▼▼▼
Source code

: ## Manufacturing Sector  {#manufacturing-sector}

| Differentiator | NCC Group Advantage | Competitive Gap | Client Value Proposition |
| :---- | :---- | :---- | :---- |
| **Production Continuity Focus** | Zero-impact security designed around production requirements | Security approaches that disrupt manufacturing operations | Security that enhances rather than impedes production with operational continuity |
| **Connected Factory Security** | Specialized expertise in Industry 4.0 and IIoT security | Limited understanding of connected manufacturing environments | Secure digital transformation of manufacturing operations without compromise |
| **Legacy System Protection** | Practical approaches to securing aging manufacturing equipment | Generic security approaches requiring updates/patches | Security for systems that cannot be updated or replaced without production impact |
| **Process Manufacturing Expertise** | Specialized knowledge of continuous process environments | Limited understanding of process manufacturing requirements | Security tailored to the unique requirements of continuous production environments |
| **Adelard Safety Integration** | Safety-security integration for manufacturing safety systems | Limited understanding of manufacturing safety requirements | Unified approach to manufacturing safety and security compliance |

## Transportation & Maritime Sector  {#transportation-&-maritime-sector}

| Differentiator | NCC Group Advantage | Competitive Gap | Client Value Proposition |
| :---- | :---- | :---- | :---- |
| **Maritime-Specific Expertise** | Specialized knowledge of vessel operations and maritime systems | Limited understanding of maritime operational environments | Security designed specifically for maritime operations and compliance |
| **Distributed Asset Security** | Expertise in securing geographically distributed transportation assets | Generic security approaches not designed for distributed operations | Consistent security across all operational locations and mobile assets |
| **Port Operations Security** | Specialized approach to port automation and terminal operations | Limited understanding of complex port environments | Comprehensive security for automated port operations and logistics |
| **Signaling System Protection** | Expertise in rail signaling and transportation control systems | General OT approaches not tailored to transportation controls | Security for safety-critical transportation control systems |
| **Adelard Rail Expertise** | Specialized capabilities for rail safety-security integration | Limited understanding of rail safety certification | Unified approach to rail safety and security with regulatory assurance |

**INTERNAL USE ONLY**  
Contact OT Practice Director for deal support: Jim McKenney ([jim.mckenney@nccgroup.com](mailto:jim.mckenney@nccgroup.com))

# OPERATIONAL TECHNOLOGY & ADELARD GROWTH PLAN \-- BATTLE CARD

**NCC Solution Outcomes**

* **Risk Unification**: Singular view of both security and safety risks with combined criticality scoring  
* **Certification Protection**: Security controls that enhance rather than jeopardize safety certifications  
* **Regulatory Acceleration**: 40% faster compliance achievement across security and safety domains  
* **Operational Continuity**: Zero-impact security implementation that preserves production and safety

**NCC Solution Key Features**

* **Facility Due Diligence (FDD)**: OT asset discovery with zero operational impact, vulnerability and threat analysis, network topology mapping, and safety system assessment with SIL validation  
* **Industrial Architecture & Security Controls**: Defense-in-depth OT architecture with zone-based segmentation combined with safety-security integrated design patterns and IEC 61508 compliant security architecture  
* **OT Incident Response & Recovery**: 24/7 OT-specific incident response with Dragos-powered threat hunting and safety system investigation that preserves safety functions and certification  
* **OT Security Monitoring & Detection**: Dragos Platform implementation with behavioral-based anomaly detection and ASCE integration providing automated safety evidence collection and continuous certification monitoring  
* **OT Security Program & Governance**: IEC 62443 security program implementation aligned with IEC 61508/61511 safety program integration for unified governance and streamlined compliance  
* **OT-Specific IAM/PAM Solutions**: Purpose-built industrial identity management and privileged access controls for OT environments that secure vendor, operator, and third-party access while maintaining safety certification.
▲▲▲
The records are to be duplicated in full, with every word kept exactly.

Source code

: ## Manufacturing Sector  {#manufacturing-sector}

| Differentiator | NCC Group Advantage | Competitive Gap | Client Value Proposition |
| :---- | :---- | :---- | :---- |
| **Production Continuity Focus** | Zero-impact security designed around production requirements | Security approaches that disrupt manufacturing operations | Security that enhances rather than impedes production with operational continuity |
| **Connected Factory Security** | Specialized expertise in Industry 4.0 and IIoT security | Limited understanding of connected manufacturing environments | Secure digital transformation of manufacturing operations without compromise |
| **Legacy System Protection** | Practical approaches to securing aging manufacturing equipment | Generic security approaches requiring updates/patches | Security for systems that cannot be updated or replaced without production impact |
| **Process Manufacturing Expertise** | Specialized knowledge of continuous process environments | Limited understanding of process manufacturing requirements | Security tailored to the unique requirements of continuous production environments |
| **Adelard Safety Integration** | Safety-security integration for manufacturing safety systems | Limited understanding of manufacturing safety requirements | Unified approach to manufacturing safety and security compliance |

## Transportation & Maritime Sector  {#transportation-&-maritime-sector}

| Differentiator | NCC Group Advantage | Competitive Gap | Client Value Proposition |
| :---- | :---- | :---- | :---- |
| **Maritime-Specific Expertise** | Specialized knowledge of vessel operations and maritime systems | Limited understanding of maritime operational environments | Security designed specifically for maritime operations and compliance |
| **Distributed Asset Security** | Expertise in securing geographically distributed transportation assets | Generic security approaches not designed for distributed operations | Consistent security across all operational locations and mobile assets |
| **Port Operations Security** | Specialized approach to port automation and terminal operations | Limited understanding of complex port environments | Comprehensive security for automated port operations and logistics |
| **Signaling System Protection** | Expertise in rail signaling and transportation control systems | General OT approaches not tailored to transportation controls | Security for safety-critical transportation control systems |
| **Adelard Rail Expertise** | Specialized capabilities for rail safety-security integration | Limited understanding of rail safety certification | Unified approach to rail safety and security with regulatory assurance |

**INTERNAL USE ONLY**  
Contact OT Practice Director for deal support: Jim McKenney ([jim.mckenney@nccgroup.com](mailto:jim.mckenney@nccgroup.com))

# OPERATIONAL TECHNOLOGY & ADELARD GROWTH PLAN \-- BATTLE CARD

**NCC Solution Outcomes**

* **Risk Unification**: Singular view of both security and safety risks with combined criticality scoring  
* **Certification Protection**: Security controls that enhance rather than jeopardize safety certifications  
* **Regulatory Acceleration**: 40% faster compliance achievement across security and safety domains  
* **Operational Continuity**: Zero-impact security implementation that preserves production and safety

**NCC Solution Key Features**

* **Facility Due Diligence (FDD)**: OT asset discovery with zero operational impact, vulnerability and threat analysis, network topology mapping, and safety system assessment with SIL validation  
* **Industrial Architecture & Security Controls**: Defense-in-depth OT architecture with zone-based segmentation combined with safety-security integrated design patterns and IEC 61508 compliant security architecture  
* **OT Incident Response & Recovery**: 24/7 OT-specific incident response with Dragos-powered threat hunting and safety system investigation that preserves safety functions and certification  
* **OT Security Monitoring & Detection**: Dragos Platform implementation with behavioral-based anomaly detection and ASCE integration providing automated safety evidence collection and continuous certification monitoring  
* **OT Security Program & Governance**: IEC 62443 security program implementation aligned with IEC 61508/61511 safety program integration for unified governance and streamlined compliance  
* **OT-Specific IAM/PAM Solutions**: Purpose-built industrial identity management and privileged access controls for OT environments that secure vendor, operator, and third-party access while maintaining safety certification.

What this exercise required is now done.